§ **Request**: Check every line of the following material for the word "when", then say how many have it, with no other words.

§ **Input data**:

%%

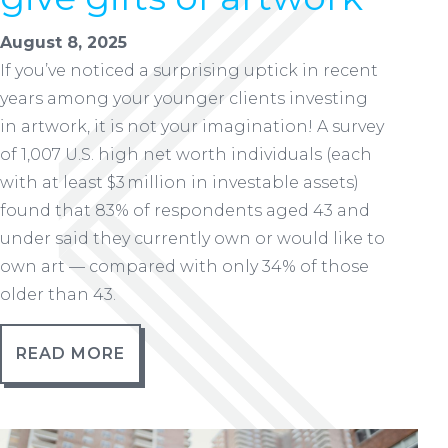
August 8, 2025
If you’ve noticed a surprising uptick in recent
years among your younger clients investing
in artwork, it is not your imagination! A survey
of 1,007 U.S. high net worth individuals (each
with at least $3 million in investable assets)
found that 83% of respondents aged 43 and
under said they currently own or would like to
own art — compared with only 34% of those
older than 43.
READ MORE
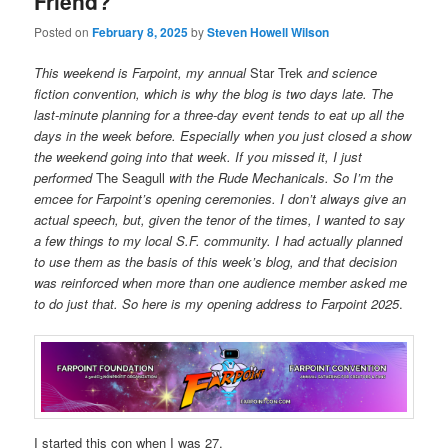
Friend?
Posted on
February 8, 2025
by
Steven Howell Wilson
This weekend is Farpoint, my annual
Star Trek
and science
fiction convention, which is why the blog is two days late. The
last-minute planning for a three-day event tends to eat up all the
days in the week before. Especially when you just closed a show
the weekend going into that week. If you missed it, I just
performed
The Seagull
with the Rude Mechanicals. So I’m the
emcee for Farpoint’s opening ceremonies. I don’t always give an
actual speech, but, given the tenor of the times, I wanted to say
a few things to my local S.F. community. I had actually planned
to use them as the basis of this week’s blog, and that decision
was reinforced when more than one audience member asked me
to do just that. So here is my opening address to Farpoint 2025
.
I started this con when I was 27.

%%

§ **Exercise output**: 3